▶ PAGE EXTRACT:
══════
It’s a pretty standard question, regularly asked at parties, club meetings, family gatherings and networking events. But ever since I started my business, this little question has given me big anxiety. Because I don’t know what to say.
 
The easy answer is to tell people that “I work in a drapery workroom”. It’s true, it’s short, I feel comfortable saying it, and it doesn’t generally illicit more questions: a definite plus for my introverted self.
 
Buuuut, this answer is really me hiding. Hiding my insecurities of starting a business behind the cover of having a day job to talk about. I could tell people that I’m a small business owner, but when I say that I feel like an imposter. I feel like Owning A Business is a Big Deal, and that when someone hears that I have a business, they probably have certain expectations. Like that I’m making a profit. Or I have employees. Or I don’t have a day job. All of which are not true. At least not yet. So I have this reluctance to tell people that I am a business owner. I feel like I’m not big enough, I don’t know enough, I don’t have enough experience, I’m not good enough yet.
 
This is no good. I DO own a business. And I can’t grow my business if I’m constantly hiding the fact that I have one. So I made it a goal for 2016 to self-promote, and even wrote it up in a blog post here. But even knowing what I need to do, it’s not easy.

Early on in the year, I met my sister and her friend for breakfast one day, and her friend asked me what I did. And I gave the cop-out answer “I sew…” and got put in my place by my big sister!
══════
▶ RECORDS SHOWN:
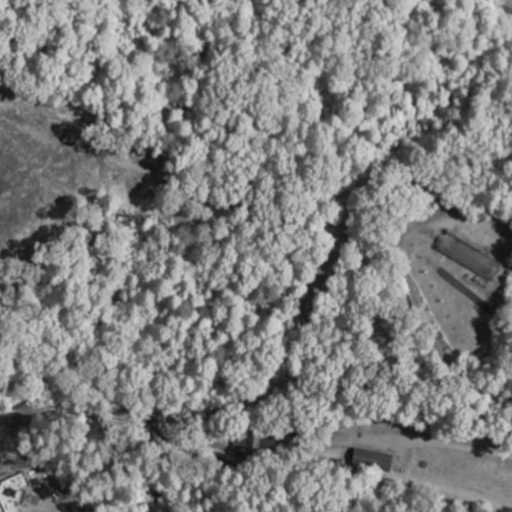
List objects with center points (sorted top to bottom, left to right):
road: (373, 409)
building: (253, 439)
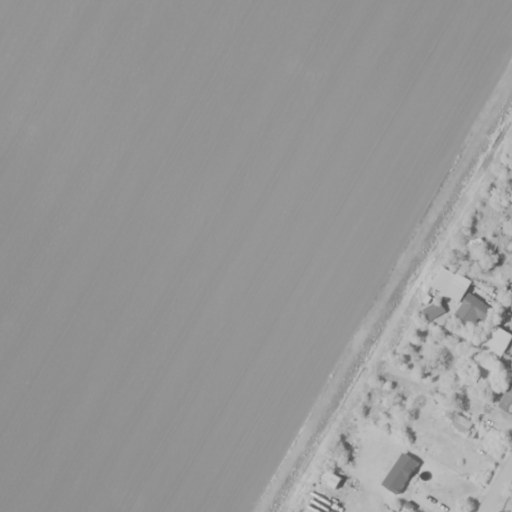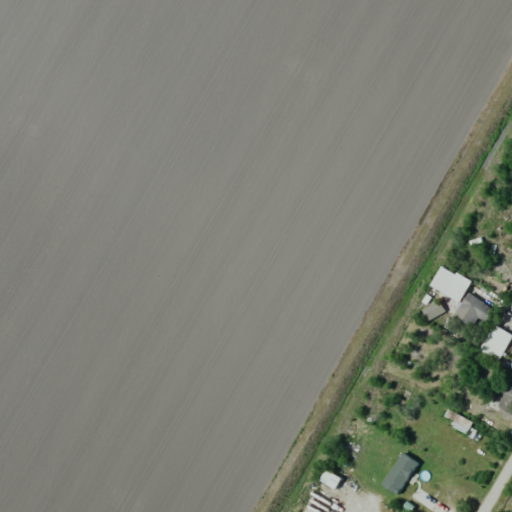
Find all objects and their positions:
building: (450, 282)
building: (432, 309)
building: (471, 310)
building: (494, 341)
building: (504, 402)
building: (398, 471)
road: (499, 489)
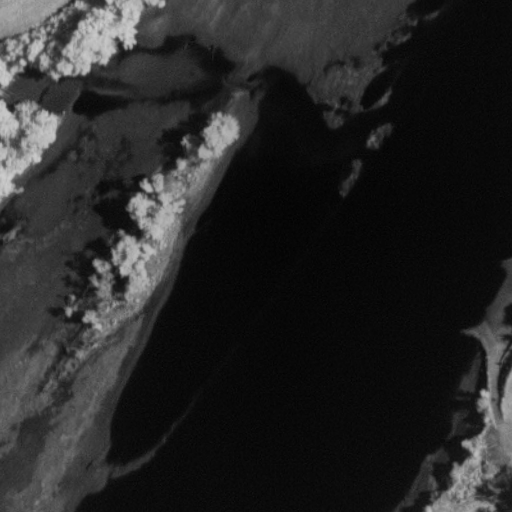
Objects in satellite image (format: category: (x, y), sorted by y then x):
crop: (34, 18)
river: (373, 311)
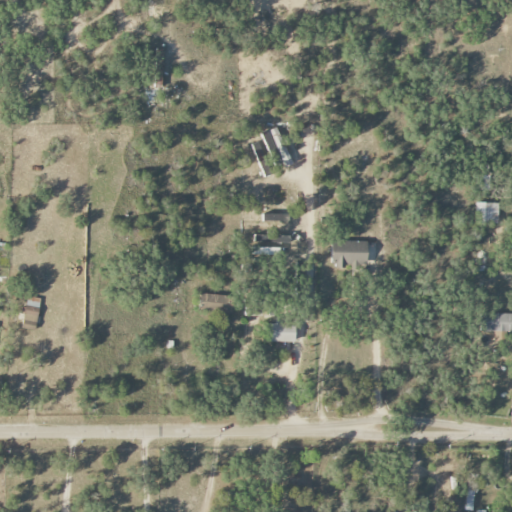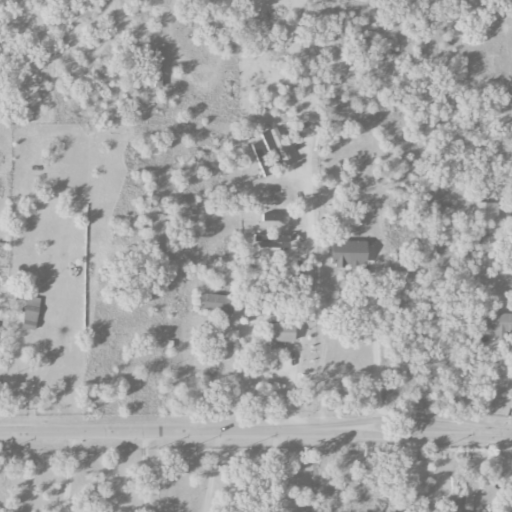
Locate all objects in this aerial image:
building: (276, 145)
building: (261, 159)
building: (482, 182)
building: (485, 212)
building: (275, 218)
building: (255, 227)
building: (264, 246)
building: (348, 253)
road: (307, 285)
building: (216, 303)
road: (353, 304)
building: (31, 312)
building: (497, 322)
building: (278, 331)
road: (32, 382)
road: (256, 428)
road: (211, 470)
building: (470, 495)
road: (103, 509)
building: (480, 511)
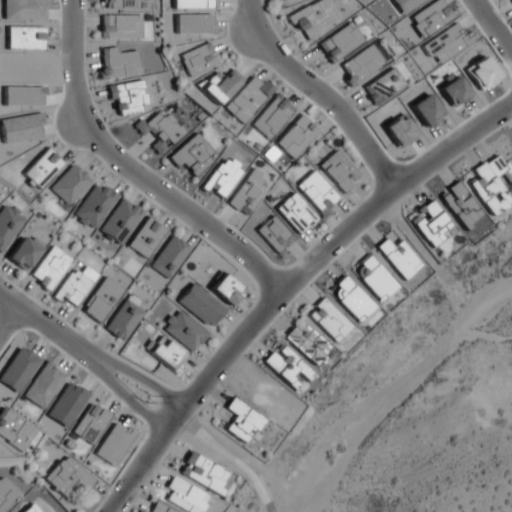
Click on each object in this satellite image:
road: (76, 0)
building: (121, 4)
building: (312, 19)
road: (490, 31)
building: (196, 60)
building: (127, 98)
building: (246, 98)
building: (160, 128)
building: (191, 156)
building: (338, 172)
building: (221, 178)
building: (491, 184)
building: (316, 193)
building: (461, 206)
building: (293, 213)
building: (429, 223)
building: (273, 235)
building: (398, 258)
building: (48, 269)
building: (374, 279)
road: (286, 284)
building: (74, 286)
building: (350, 300)
road: (5, 319)
building: (327, 321)
building: (306, 345)
road: (84, 363)
building: (285, 367)
power tower: (143, 399)
building: (240, 422)
building: (202, 473)
building: (65, 478)
building: (6, 494)
building: (156, 508)
building: (30, 509)
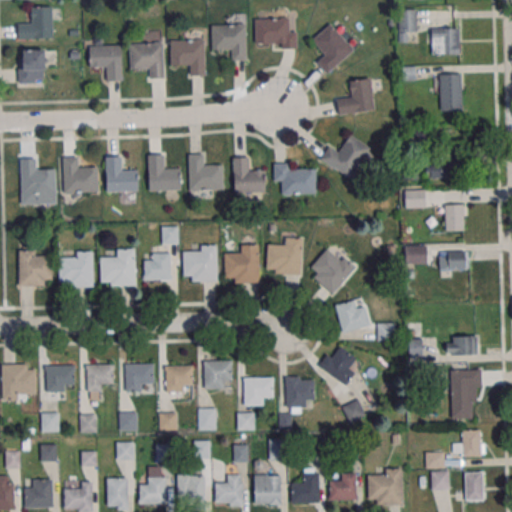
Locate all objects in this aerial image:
building: (406, 21)
building: (36, 24)
building: (274, 32)
building: (229, 39)
building: (230, 39)
building: (442, 40)
building: (330, 47)
building: (330, 48)
building: (188, 55)
building: (188, 55)
building: (147, 56)
building: (147, 59)
building: (106, 60)
building: (106, 60)
building: (30, 65)
road: (510, 67)
building: (450, 91)
building: (356, 97)
road: (149, 117)
building: (346, 156)
building: (442, 169)
building: (161, 174)
building: (162, 174)
building: (203, 174)
building: (204, 174)
building: (119, 175)
building: (119, 175)
building: (78, 176)
building: (78, 176)
building: (246, 176)
building: (295, 178)
building: (36, 182)
building: (36, 183)
building: (414, 198)
building: (453, 216)
building: (415, 253)
building: (285, 256)
building: (453, 262)
building: (199, 263)
building: (242, 264)
building: (156, 266)
building: (118, 267)
building: (35, 268)
building: (76, 269)
building: (330, 269)
building: (351, 315)
road: (152, 321)
building: (386, 331)
building: (461, 345)
building: (340, 364)
building: (217, 374)
building: (98, 376)
building: (139, 377)
building: (178, 377)
building: (59, 378)
building: (18, 381)
building: (257, 389)
building: (299, 391)
building: (463, 391)
building: (353, 410)
building: (206, 418)
building: (127, 420)
building: (167, 420)
building: (245, 420)
building: (284, 420)
building: (49, 421)
building: (87, 422)
building: (468, 443)
building: (201, 448)
building: (275, 448)
building: (125, 449)
building: (163, 451)
building: (48, 452)
building: (240, 452)
building: (12, 458)
building: (434, 459)
building: (439, 479)
building: (153, 486)
building: (342, 486)
building: (384, 486)
building: (191, 487)
building: (306, 488)
building: (266, 489)
building: (229, 490)
building: (6, 492)
building: (38, 493)
building: (116, 493)
building: (77, 496)
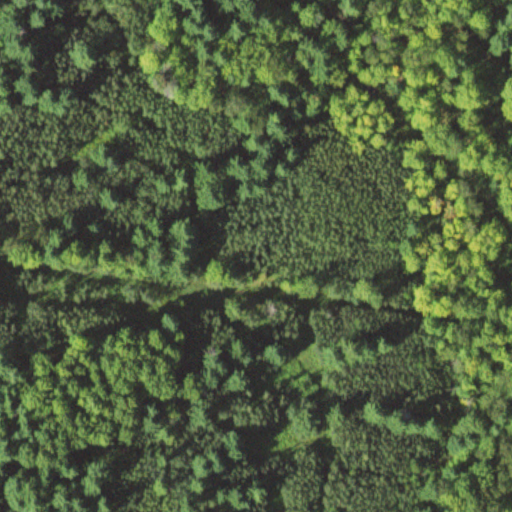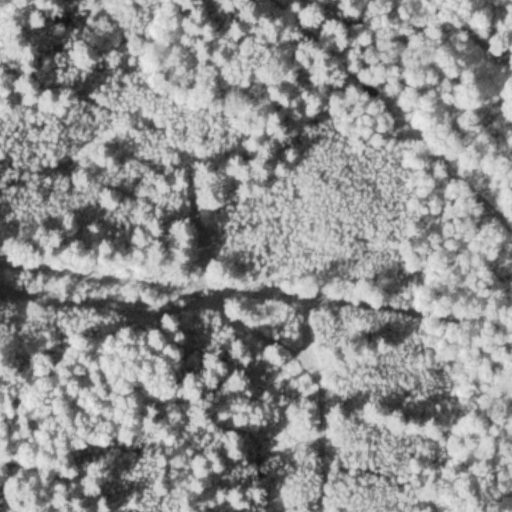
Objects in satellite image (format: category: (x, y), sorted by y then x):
road: (394, 113)
road: (255, 288)
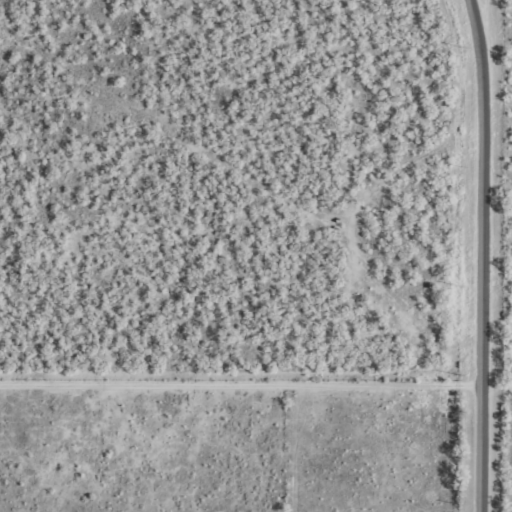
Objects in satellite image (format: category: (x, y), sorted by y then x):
road: (509, 309)
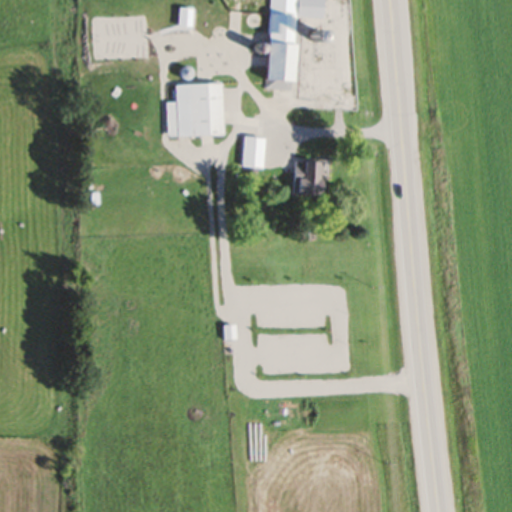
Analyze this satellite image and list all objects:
building: (282, 40)
building: (195, 113)
road: (339, 132)
building: (252, 161)
building: (303, 182)
road: (414, 255)
building: (228, 335)
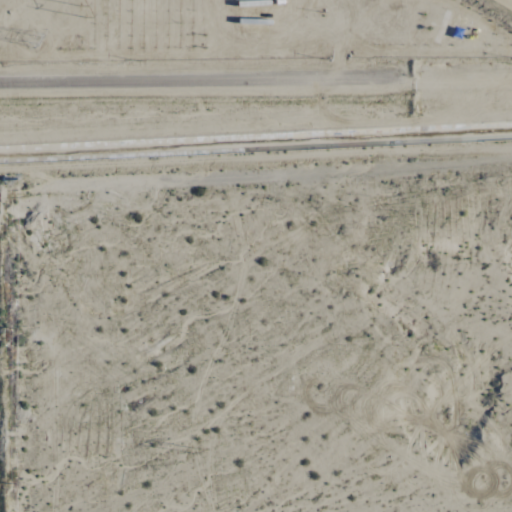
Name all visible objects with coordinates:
power tower: (78, 9)
power tower: (33, 41)
road: (207, 81)
power tower: (5, 178)
power tower: (195, 451)
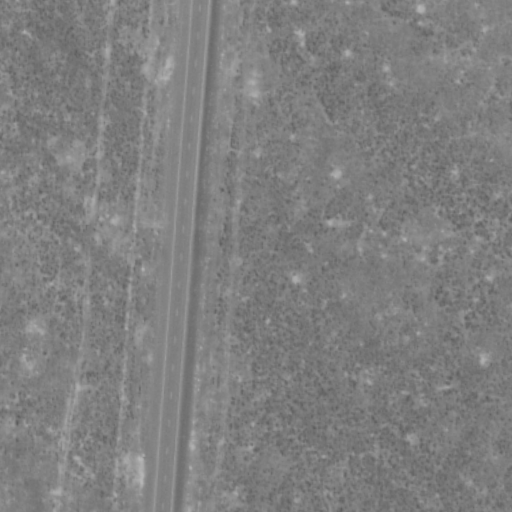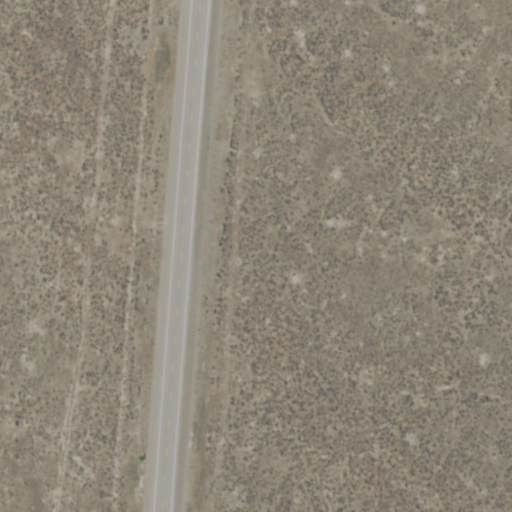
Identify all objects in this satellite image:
road: (177, 256)
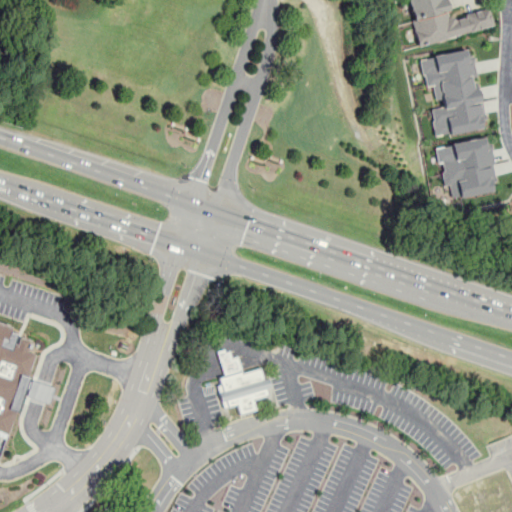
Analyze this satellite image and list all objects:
building: (443, 20)
building: (445, 21)
road: (508, 53)
road: (247, 83)
building: (453, 91)
building: (452, 92)
road: (227, 101)
road: (245, 128)
building: (469, 167)
building: (467, 168)
road: (108, 174)
traffic signals: (200, 181)
road: (100, 219)
traffic signals: (248, 222)
traffic signals: (156, 239)
road: (364, 261)
traffic signals: (196, 272)
road: (170, 273)
road: (323, 295)
road: (185, 302)
road: (478, 347)
road: (230, 349)
building: (12, 374)
building: (12, 375)
road: (40, 379)
building: (239, 384)
building: (239, 384)
building: (40, 391)
road: (72, 401)
road: (28, 404)
road: (408, 406)
road: (168, 424)
road: (116, 438)
road: (153, 444)
road: (511, 459)
road: (491, 464)
road: (308, 468)
road: (241, 471)
road: (351, 473)
road: (111, 481)
road: (44, 485)
road: (394, 485)
road: (251, 488)
building: (490, 497)
road: (431, 501)
road: (29, 506)
road: (430, 507)
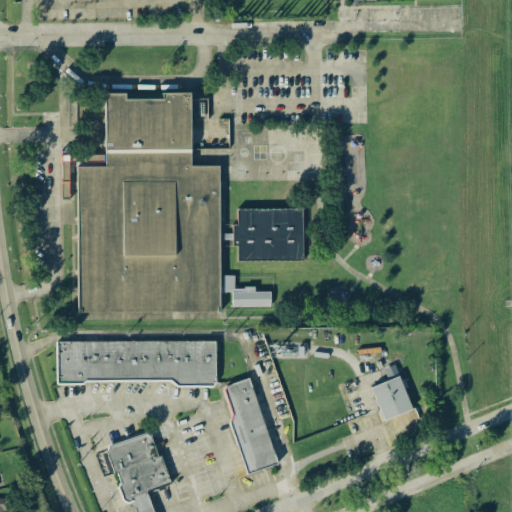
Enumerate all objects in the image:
building: (362, 1)
road: (123, 2)
park: (390, 2)
road: (24, 16)
road: (229, 33)
road: (223, 52)
road: (289, 70)
road: (312, 71)
road: (126, 83)
road: (223, 89)
road: (356, 90)
road: (68, 108)
road: (289, 109)
road: (34, 134)
building: (142, 212)
building: (162, 215)
road: (50, 232)
building: (267, 234)
building: (248, 297)
road: (400, 299)
road: (217, 339)
building: (135, 361)
road: (31, 387)
building: (390, 396)
road: (102, 402)
road: (137, 418)
building: (247, 425)
road: (218, 457)
road: (85, 458)
road: (181, 462)
road: (391, 462)
building: (136, 469)
road: (431, 478)
road: (258, 499)
building: (1, 504)
road: (293, 507)
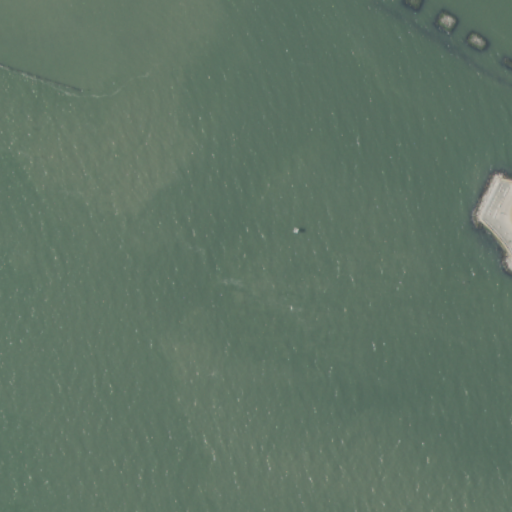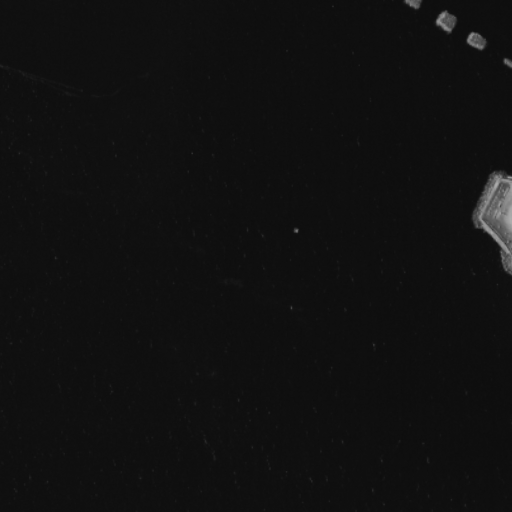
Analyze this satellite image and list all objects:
road: (494, 198)
park: (497, 214)
road: (499, 229)
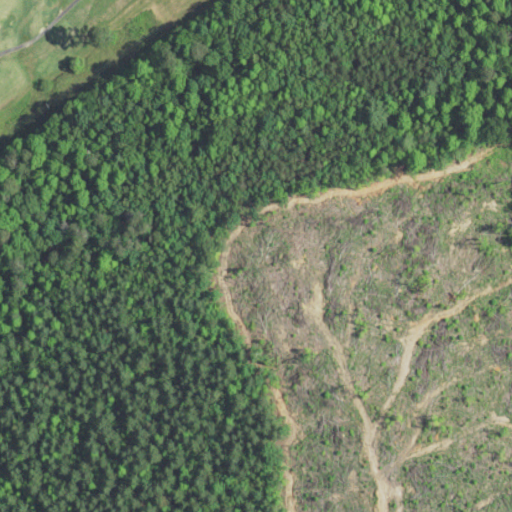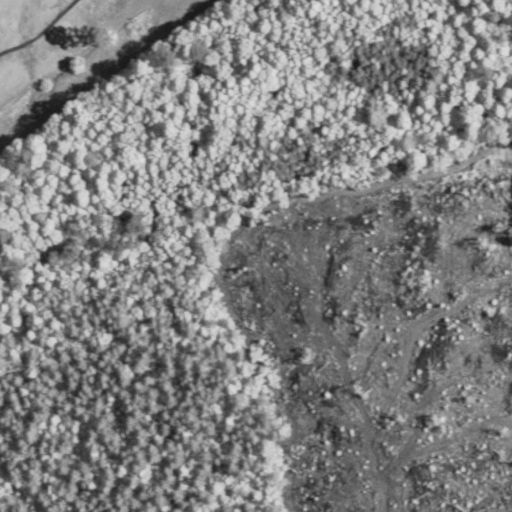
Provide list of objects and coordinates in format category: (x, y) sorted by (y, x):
road: (41, 31)
park: (221, 107)
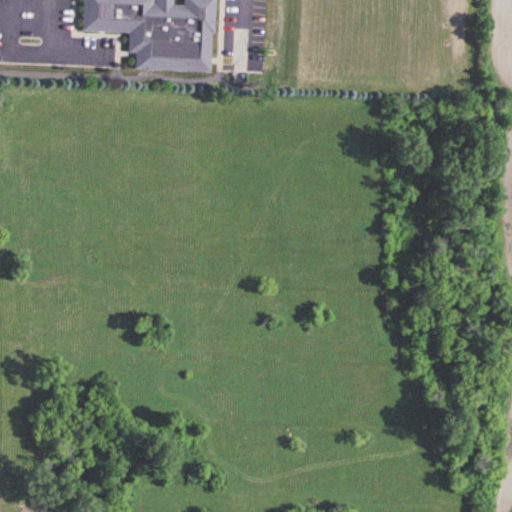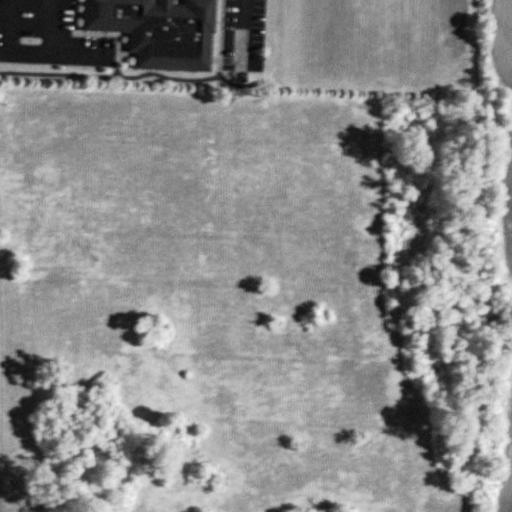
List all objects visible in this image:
road: (52, 27)
building: (156, 31)
road: (243, 34)
road: (35, 54)
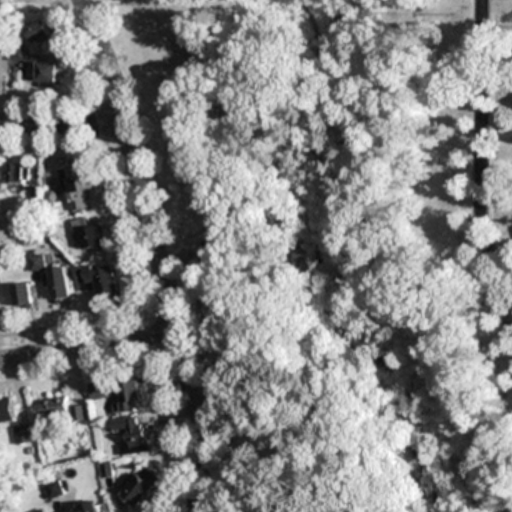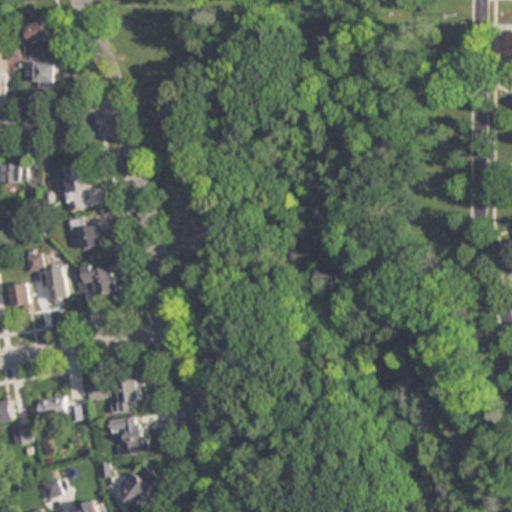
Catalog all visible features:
══════
▶ SET OF TASKS:
1: In the blog post about describing one's work at social events, what goal did the writer set for 2016?
2: In the blog post about describing one's work, rewrite the passage that begins at "Buuuut, this answer" and stops after "good enough yet.", swapping "imposter" for "fraud".
3: Carry the blog post about describing one's work forward from its last sentence.
The lines play no part in what follows.

▶ EXERCISE RESPONSES:
1: The writer set a goal to self-promote.

2:
Buuuut, this answer is really me hiding. Hiding my insecurities of starting a business behind the cover of having a day job to talk about. I could tell people that I’m a small business owner, but when I say that I feel like an fraud. I feel like Owning A Business is a Big Deal, and that when someone hears that I have a business, they probably have certain expectations. Like that I’m making a profit. Or I have employees. Or I don’t have a day job. All of which are not true. At least not yet. So I have this reluctance to tell people that I am a business owner. I feel like I’m not big enough, I don’t know enough, I don’t have enough experience, I’m not good enough yet.

3:
 “I thought it was one of your goals to not say that anymore! Aren’t you supposed to talk about your business??” Yikes! Apparently people do read this blog! But she was right, and she gave me the accountability kick I needed to get serious about this goal.
 
I actually practiced with my husband, pretending to introduce ourselves, to try to get comfortable with what I had to say (and he is my hero for not making fun of me for this).  And we cycled through a few answers to see what fits me best.
 
"I’m a fashion designer" – For me, this gives the wrong idea. I’m not at some couture fashion house in New York.
 
"I have an Etsy shop" – True, but my business is more than Etsy. And some people have no idea what Etsy is anyway.
 
"I’m an entrepreneur" – this sounds like I really like to start lots of businesses. I don’t. I just want this ONE business, because it is my passion.
 
"I’m a business owner" – I don’t like just saying I have a business without saying what I do!
 
For now, I’ve settled on: “I own a design business” or “I run an online sewing business” or something along those lines. But it’s still hard to say.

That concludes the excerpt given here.